Running errands, shopping, and doctor visits are “basic things we take for granted, but they’re things people can’t do without transportation,” says Aaron. Without access to transportation, people find that struggles with seemingly unrelated social issues become exacerbated. The longer he’s worked in this field, the more Aaron has realized that transportation is at the center of many community challenges: poverty, mental health needs, isolation, health care access. “In ministry, of course you want to spread the gospel, but you also want to care for the physical needs,” he says, sharing a conviction that came from studying neuroscience and the soul with Warren Brown, professor of psychology, and Nancey Murphy, senior professor of Christian philosophy. “This world matters. Bodies and the needs of bodies in this world matter.”
As the programs have grown, Aaron has started presenting at council meetings and other nonprofits to share what he’s learned and to advocate working together to build a “web of services” for the community.
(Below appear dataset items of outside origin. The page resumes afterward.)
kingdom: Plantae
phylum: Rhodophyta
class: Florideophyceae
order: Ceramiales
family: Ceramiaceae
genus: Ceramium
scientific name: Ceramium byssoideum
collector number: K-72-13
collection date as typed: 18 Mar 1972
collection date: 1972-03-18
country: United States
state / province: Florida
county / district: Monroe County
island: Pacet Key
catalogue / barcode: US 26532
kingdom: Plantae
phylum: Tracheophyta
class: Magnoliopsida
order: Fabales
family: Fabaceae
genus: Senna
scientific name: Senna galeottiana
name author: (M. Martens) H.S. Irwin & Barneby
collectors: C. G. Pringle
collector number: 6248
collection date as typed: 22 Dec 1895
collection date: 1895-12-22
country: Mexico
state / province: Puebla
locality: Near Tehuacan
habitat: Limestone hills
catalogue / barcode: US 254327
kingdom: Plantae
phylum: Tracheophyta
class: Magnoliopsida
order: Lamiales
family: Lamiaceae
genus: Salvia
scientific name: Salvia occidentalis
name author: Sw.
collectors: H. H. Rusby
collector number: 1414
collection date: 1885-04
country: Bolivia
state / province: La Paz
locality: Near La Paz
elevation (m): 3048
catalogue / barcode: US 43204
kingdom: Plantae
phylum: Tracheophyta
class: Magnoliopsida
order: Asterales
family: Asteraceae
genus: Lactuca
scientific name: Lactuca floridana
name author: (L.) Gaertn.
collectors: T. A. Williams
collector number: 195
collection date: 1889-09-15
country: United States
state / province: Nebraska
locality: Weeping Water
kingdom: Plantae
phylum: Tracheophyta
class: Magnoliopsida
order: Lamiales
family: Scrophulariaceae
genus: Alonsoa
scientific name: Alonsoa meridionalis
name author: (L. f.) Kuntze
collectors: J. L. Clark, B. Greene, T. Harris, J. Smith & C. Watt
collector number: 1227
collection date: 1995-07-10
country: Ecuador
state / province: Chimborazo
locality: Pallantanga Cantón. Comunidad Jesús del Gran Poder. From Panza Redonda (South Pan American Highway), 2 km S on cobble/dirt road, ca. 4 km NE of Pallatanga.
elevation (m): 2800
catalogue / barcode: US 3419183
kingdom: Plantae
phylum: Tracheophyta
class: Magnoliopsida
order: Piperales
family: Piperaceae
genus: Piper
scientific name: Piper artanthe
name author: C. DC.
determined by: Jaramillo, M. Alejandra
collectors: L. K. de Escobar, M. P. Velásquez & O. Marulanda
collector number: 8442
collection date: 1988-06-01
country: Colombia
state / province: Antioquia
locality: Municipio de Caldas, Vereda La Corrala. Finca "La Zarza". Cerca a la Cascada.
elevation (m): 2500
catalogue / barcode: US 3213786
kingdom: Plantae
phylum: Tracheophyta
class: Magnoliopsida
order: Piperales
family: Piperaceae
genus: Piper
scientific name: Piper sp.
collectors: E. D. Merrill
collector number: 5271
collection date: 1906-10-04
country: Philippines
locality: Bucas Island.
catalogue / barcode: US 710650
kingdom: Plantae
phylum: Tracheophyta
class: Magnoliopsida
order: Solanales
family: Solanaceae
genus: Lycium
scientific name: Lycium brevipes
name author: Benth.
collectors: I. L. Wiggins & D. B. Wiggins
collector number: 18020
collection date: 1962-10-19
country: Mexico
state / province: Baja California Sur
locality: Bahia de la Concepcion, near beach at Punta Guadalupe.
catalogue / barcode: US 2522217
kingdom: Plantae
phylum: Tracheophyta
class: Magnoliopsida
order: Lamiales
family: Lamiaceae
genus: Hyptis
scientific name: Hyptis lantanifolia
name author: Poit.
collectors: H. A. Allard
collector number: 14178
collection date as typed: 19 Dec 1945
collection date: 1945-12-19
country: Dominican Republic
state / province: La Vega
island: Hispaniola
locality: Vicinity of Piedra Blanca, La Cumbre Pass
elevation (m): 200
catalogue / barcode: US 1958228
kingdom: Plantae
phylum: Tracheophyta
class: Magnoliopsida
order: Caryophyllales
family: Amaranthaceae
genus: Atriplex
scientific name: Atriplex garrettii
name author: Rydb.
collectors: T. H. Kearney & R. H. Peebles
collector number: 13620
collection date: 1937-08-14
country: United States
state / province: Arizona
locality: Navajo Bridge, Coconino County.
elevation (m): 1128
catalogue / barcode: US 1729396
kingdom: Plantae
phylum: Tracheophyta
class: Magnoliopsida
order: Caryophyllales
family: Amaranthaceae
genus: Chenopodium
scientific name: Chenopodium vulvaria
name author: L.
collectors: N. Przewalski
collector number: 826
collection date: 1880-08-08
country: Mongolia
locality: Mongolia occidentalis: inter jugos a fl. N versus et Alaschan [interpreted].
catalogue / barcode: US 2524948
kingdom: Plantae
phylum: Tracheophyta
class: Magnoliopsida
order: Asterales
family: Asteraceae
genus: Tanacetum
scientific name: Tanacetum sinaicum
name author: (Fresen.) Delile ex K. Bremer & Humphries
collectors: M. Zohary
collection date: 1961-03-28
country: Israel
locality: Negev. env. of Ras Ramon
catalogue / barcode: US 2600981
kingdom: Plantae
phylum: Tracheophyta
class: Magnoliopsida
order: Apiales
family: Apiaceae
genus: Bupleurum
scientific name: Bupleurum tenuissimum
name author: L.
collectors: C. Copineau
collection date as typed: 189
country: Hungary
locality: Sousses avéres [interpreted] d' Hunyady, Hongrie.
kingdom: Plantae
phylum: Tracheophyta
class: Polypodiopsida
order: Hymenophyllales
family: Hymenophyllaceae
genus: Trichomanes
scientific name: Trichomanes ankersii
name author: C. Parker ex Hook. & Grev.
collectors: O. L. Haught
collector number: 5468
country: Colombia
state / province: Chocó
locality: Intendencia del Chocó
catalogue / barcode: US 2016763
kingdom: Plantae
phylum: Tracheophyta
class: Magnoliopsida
Ultimately, the value of these transportation services is more than just lending vehicles or creating new programs. For Aaron, it’s about creating access to services that strengthen communities and help people live meaningful lives.
Few people set out to work in public transportation, he points out. “Most of my team started out doing something else, but we saw a community need,” he says. “I know I’m doing exactly what God has called me to do even though I never anticipated doing it.” Looking around at his books, he knows the transit office is precisely the place to bring theology and relationships together. “Reading Mark Labberton’s book Called was confirmation of my choice,” he remembers. “It was an affirmation that Jesus wants us to function and work in a practical manner to meet people’s needs and show them his love.”
Driving across the desert, praying with a coworker in the break room, reading Scripture in his office—they’re landscapes converging into a single mission field Aaron is grateful to traverse: “I see my work as an expansion of Christ’s body and the church. It may be an impossible vision, but I want to see a day when everyone can get to where they need to go.”